Seogi's PhD research focuses on developing a numerical workflow to extract three-dimensional chargeability information from airborne electromagnetic (AEM) data. He is developing a worklow to obtain chargeability information from AEM data, and applies this workflow to delieneate diamondiferous units in a kimberlite deposit in northern Canada. Seogi is a core contributor to SimPEG.
Maxwell’s equations connect EM fields and fluxes with physical properties: electrical conductivity, magnetic permeability and dielectric permittivity. Understanding the relationship between the transmitter, physical properties and data is key to success. Learning is promoted with interactive application software.

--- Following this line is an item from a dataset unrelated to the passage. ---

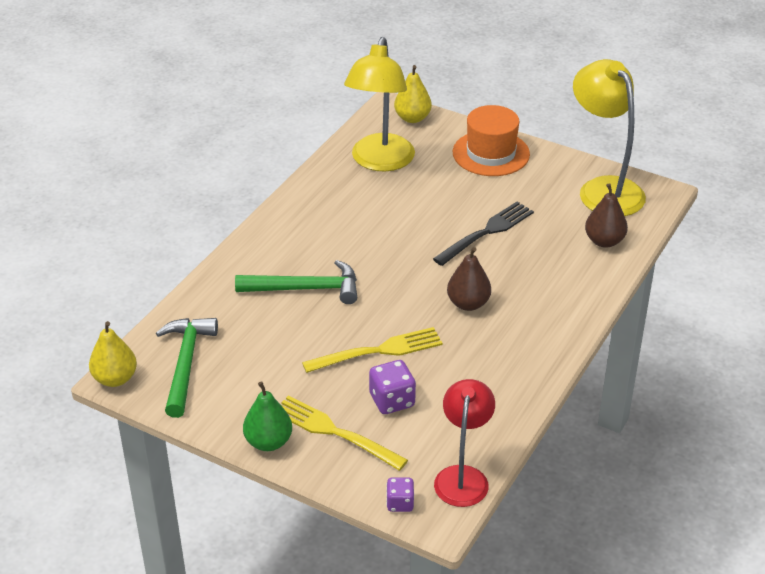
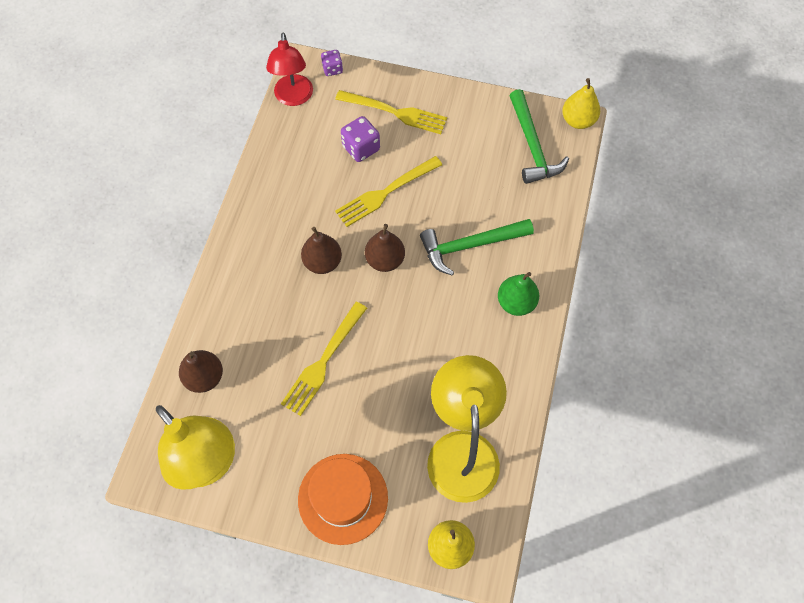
camera: 165 degrees right, 25 degrees up
(268, 442) = (439, 94): green pear -> green pear (516, 303)
(401, 293) = (385, 260): none -> brown pear
(487, 232) = (323, 362): black fork -> yellow fork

Exploration (minerals, hydrocarbons, water, geothermal energy), environmental (salt water intrusion, contaminant spills, UXO) and geotechnical (slope stability, near-surface geology) problems are addressed through case histories, each of which is presented in a Seven-Step process.
Case histories are the underlying framework used to bind the material together. Each case history is presented in a seven-step process that begins with the description of the geologic or geophysical problem to be solved, and ends with the impact of the EM geophysical survey to help solve the problem. At intermediate points, we investigate the details of the particular EM survey, some fundamentals of electromagnetic induction, and processing/inverting the data. The ability to move seamlessly between these different levels of information, so that relevant questions or concepts can be addressed, is facilitated by the open-source resource em.geosci.xyz.
Although we work continually with Maxwell’s electromagnetic equations, the presentations are mathematically “light” and the learning aspect is facilitated by the use of Jupyter notebooks. These provide an interactive computing environment in which you can ask questions and explore concepts. As an example, you are invited to use the Electric Dipole Notebook that allows you to explore the EM fields for an electric dipole in a cross-well survey using frequencies that range from DC to those used in a radar survey.
The case histories pertain to problems in resource exploration, environmental, and geotechnical areas and are contributed by experts worldwide. We successively look at surveys that make use of steady state fields (DC resistivity, IP, MMR), and then move on to FDEM (frequency domain) and then to TDEM (time domain). The energy sources for these surveys are both man made and natural. The latter allows us to explore MT and ZTEM surveys. The various surveys can be carried out in the air, on the earth’s surface or underground and the case history determines which survey is selected. The choice of case histories and surveys to focus on depends upon the location at which the DISC is presented and the problems that are of general interest to that location. This is why we are requesting locally generated case histories.
It is not possible to cover all of EM geophysics in a single day but attendees will obtain new insight about EM fundamentals and applications. The DISC, and the associated open source resources, can then act as a catalyst to develop a community that can share information, interact on EM problems of mutual interest, and elevate the use of EM geophysics to solve applied problems.
For more, see the Interview with Doug.
The DISC Lab days are designed for a smaller group of geoscientists. We ask participants to provide informal 5 min lightning talks about problems of local interest. We will then work as a group to break down the problems in terms of the 7-Step Framework introduced in course. If participants agree, their talks and results from discussions, will be uploaded to the web. By capturing these problems and state-of-progress onto the web, we hope to promote interaction between geoscientists worldwide. Tutorials on simulations and inversions are also available upon request. There is no registration fee for DISC Lab.
The 2017 DISC is organized in 6 legs. Tentative locations are shown, these are subject to change based on interest. Get in touch if you would like DISC 2017 to come to a city near you!
EM GeoSci is the primary reference for the 2017 DISC. It is open source and a part of the GeoSci.xyz project. This replaces the textbooks typically used for DISC courses.
Interactive numerical simulations are available as Jupyter Notebooks. They are built on the open source package SimPEG and can be downloaded from github.